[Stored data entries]
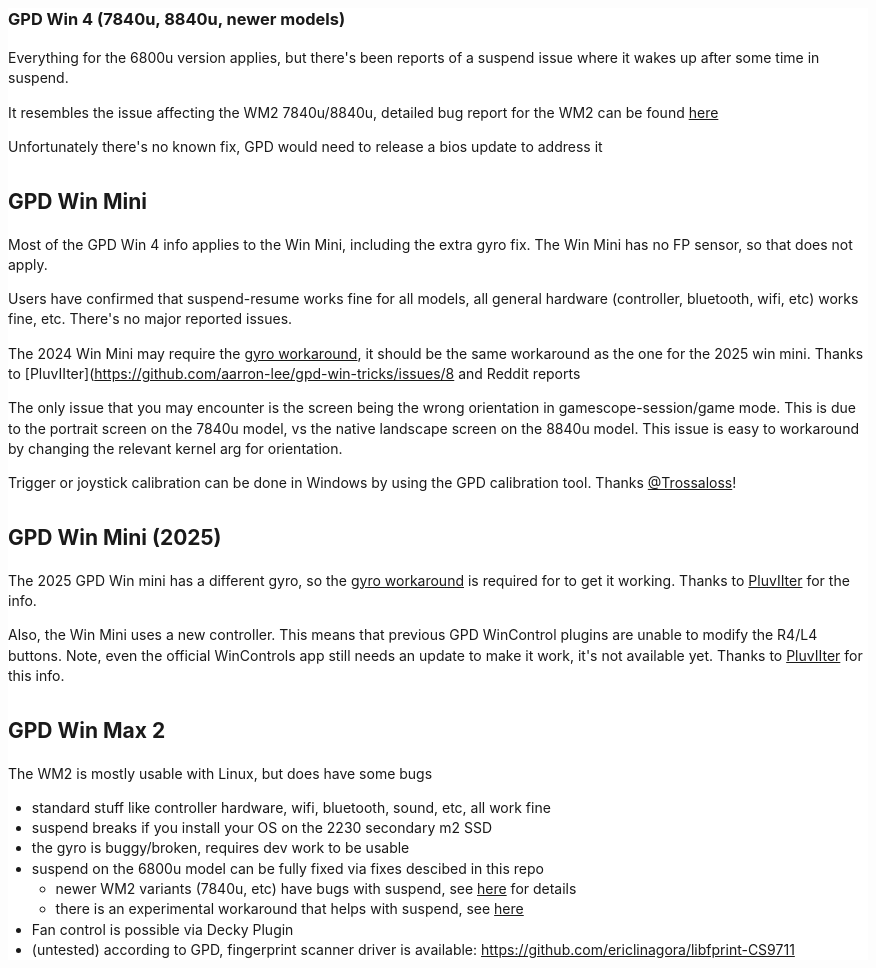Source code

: ### GPD Win 4 (7840u, 8840u, newer models)

Everything for the 6800u version applies, but there's been reports of a suspend issue where it wakes up after some time in suspend.

It resembles the issue affecting the WM2 7840u/8840u, detailed bug report for the WM2 can be found [here](https://gitlab.freedesktop.org/drm/amd/-/issues/3154)

Unfortunately there's no known fix, GPD would need to release a bios update to address it

## GPD Win Mini

Most of the GPD Win 4 info applies to the Win Mini, including the extra gyro fix. The Win Mini has no FP sensor, so that does not apply.

Users have confirmed that suspend-resume works fine for all models, all general hardware (controller, bluetooth, wifi, etc) works fine, etc. There's no major reported issues.

The 2024 Win Mini may require the  [gyro workaround](./win4-suspend-mods/README.md), it should be the same workaround as the one for the 2025 win mini. Thanks to [PluvIIter](https://github.com/aarron-lee/gpd-win-tricks/issues/8 and Reddit reports

The only issue that you may encounter is the screen being the wrong orientation in gamescope-session/game mode. This is due to the portrait screen on the 7840u model, vs the native landscape screen on the 8840u model. This issue is easy to workaround by changing the relevant kernel arg for orientation.

Trigger or joystick calibration can be done in Windows by using the GPD calibration tool. Thanks [@Trossaloss](https://github.com/aarron-lee/gpd-win-tricks/issues/6)!

## GPD Win Mini (2025)

The 2025 GPD Win mini has a different gyro, so the [gyro workaround](./win4-suspend-mods/README.md) is required for to get it working. Thanks to [PluvIIter](https://github.com/aarron-lee/gpd-win-tricks/issues/8#issuecomment-2728278813) for the info.

Also, the Win Mini uses a new controller. This means that previous GPD WinControl plugins are unable to modify the R4/L4 buttons. Note, even the official WinControls app still needs an update to make it work, it's not available yet. Thanks to [PluvIIter](https://github.com/aarron-lee/gpd-win-tricks/issues/8#issuecomment-2728278813) for this info.

## GPD Win Max 2

The WM2 is mostly usable with Linux, but does have some bugs

- standard stuff like controller hardware, wifi, bluetooth, sound, etc, all work fine
- suspend breaks if you install your OS on the 2230 secondary m2 SSD
- the gyro is buggy/broken, requires dev work to be usable
- suspend on the 6800u model can be fully fixed via fixes descibed in this repo
  - newer WM2 variants (7840u, etc) have bugs with suspend, see [here](https://gitlab.freedesktop.org/drm/amd/-/issues/3154) for details
  - there is an experimental workaround that helps with suspend, see [here](#workaround-for-random-wakes-from-suspend-experimental)
- Fan control is possible via Decky Plugin
- (untested) according to GPD, fingerprint scanner driver is available: https://github.com/ericlinagora/libfprint-CS9711
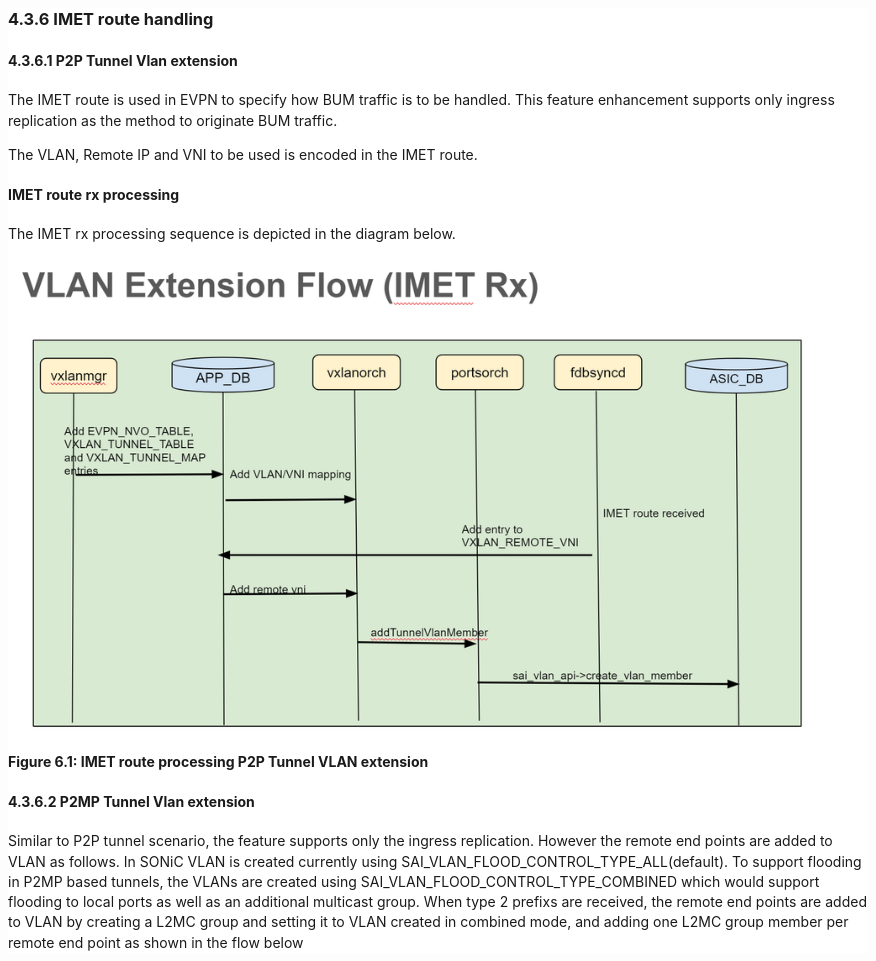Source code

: ### 4.3.6 IMET route handling

#### 4.3.6.1 P2P Tunnel Vlan extension
The IMET route is used in EVPN to specify how BUM traffic is to be handled. This feature enhancement supports only ingress replication as the method to originate BUM traffic. 

The VLAN, Remote IP and VNI to be used is encoded in the IMET route. 

#### IMET route rx processing

The IMET rx processing sequence is depicted in the diagram below. 

![Vlan extension](images/vlanextend.PNG "Figure : VLAN Extension")
__Figure 6.1: IMET route processing P2P Tunnel VLAN extension__

#### 4.3.6.2 P2MP Tunnel Vlan extension

Similar to P2P tunnel scenario, the feature supports only the ingress replication. However the remote end points are added to VLAN as follows. In SONiC VLAN is created currently using SAI_VLAN_FLOOD_CONTROL_TYPE_ALL(default). To support flooding in P2MP based tunnels, the VLANs are created using SAI_VLAN_FLOOD_CONTROL_TYPE_COMBINED which would support flooding to local ports as well as an additional multicast group. When type 2 prefixs are received, the remote end points are added to VLAN by creating a L2MC group and setting it to VLAN created in combined mode, and adding one L2MC group member per remote end point as shown in the flow below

__Work to complete__
Transcribe the source text of all the items above line for line, without changing anything. Leave the pictures out of your answer.

__Answer section__
Source code

: ### GPD Win 4 (7840u, 8840u, newer models)

Everything for the 6800u version applies, but there's been reports of a suspend issue where it wakes up after some time in suspend.

It resembles the issue affecting the WM2 7840u/8840u, detailed bug report for the WM2 can be found [here](https://gitlab.freedesktop.org/drm/amd/-/issues/3154)

Unfortunately there's no known fix, GPD would need to release a bios update to address it

## GPD Win Mini

Most of the GPD Win 4 info applies to the Win Mini, including the extra gyro fix. The Win Mini has no FP sensor, so that does not apply.

Users have confirmed that suspend-resume works fine for all models, all general hardware (controller, bluetooth, wifi, etc) works fine, etc. There's no major reported issues.

The 2024 Win Mini may require the  [gyro workaround](./win4-suspend-mods/README.md), it should be the same workaround as the one for the 2025 win mini. Thanks to [PluvIIter](https://github.com/aarron-lee/gpd-win-tricks/issues/8 and Reddit reports

The only issue that you may encounter is the screen being the wrong orientation in gamescope-session/game mode. This is due to the portrait screen on the 7840u model, vs the native landscape screen on the 8840u model. This issue is easy to workaround by changing the relevant kernel arg for orientation.

Trigger or joystick calibration can be done in Windows by using the GPD calibration tool. Thanks [@Trossaloss](https://github.com/aarron-lee/gpd-win-tricks/issues/6)!

## GPD Win Mini (2025)

The 2025 GPD Win mini has a different gyro, so the [gyro workaround](./win4-suspend-mods/README.md) is required for to get it working. Thanks to [PluvIIter](https://github.com/aarron-lee/gpd-win-tricks/issues/8#issuecomment-2728278813) for the info.

Also, the Win Mini uses a new controller. This means that previous GPD WinControl plugins are unable to modify the R4/L4 buttons. Note, even the official WinControls app still needs an update to make it work, it's not available yet. Thanks to [PluvIIter](https://github.com/aarron-lee/gpd-win-tricks/issues/8#issuecomment-2728278813) for this info.

## GPD Win Max 2

The WM2 is mostly usable with Linux, but does have some bugs

- standard stuff like controller hardware, wifi, bluetooth, sound, etc, all work fine
- suspend breaks if you install your OS on the 2230 secondary m2 SSD
- the gyro is buggy/broken, requires dev work to be usable
- suspend on the 6800u model can be fully fixed via fixes descibed in this repo
  - newer WM2 variants (7840u, etc) have bugs with suspend, see [here](https://gitlab.freedesktop.org/drm/amd/-/issues/3154) for details
  - there is an experimental workaround that helps with suspend, see [here](#workaround-for-random-wakes-from-suspend-experimental)
- Fan control is possible via Decky Plugin
- (untested) according to GPD, fingerprint scanner driver is available: https://github.com/ericlinagora/libfprint-CS9711
Source code

: ### 4.3.6 IMET route handling

#### 4.3.6.1 P2P Tunnel Vlan extension
The IMET route is used in EVPN to specify how BUM traffic is to be handled. This feature enhancement supports only ingress replication as the method to originate BUM traffic. 

The VLAN, Remote IP and VNI to be used is encoded in the IMET route. 

#### IMET route rx processing

The IMET rx processing sequence is depicted in the diagram below. 

![Vlan extension](images/vlanextend.PNG "Figure : VLAN Extension")
__Figure 6.1: IMET route processing P2P Tunnel VLAN extension__

#### 4.3.6.2 P2MP Tunnel Vlan extension

Similar to P2P tunnel scenario, the feature supports only the ingress replication. However the remote end points are added to VLAN as follows. In SONiC VLAN is created currently using SAI_VLAN_FLOOD_CONTROL_TYPE_ALL(default). To support flooding in P2MP based tunnels, the VLANs are created using SAI_VLAN_FLOOD_CONTROL_TYPE_COMBINED which would support flooding to local ports as well as an additional multicast group. When type 2 prefixs are received, the remote end points are added to VLAN by creating a L2MC group and setting it to VLAN created in combined mode, and adding one L2MC group member per remote end point as shown in the flow below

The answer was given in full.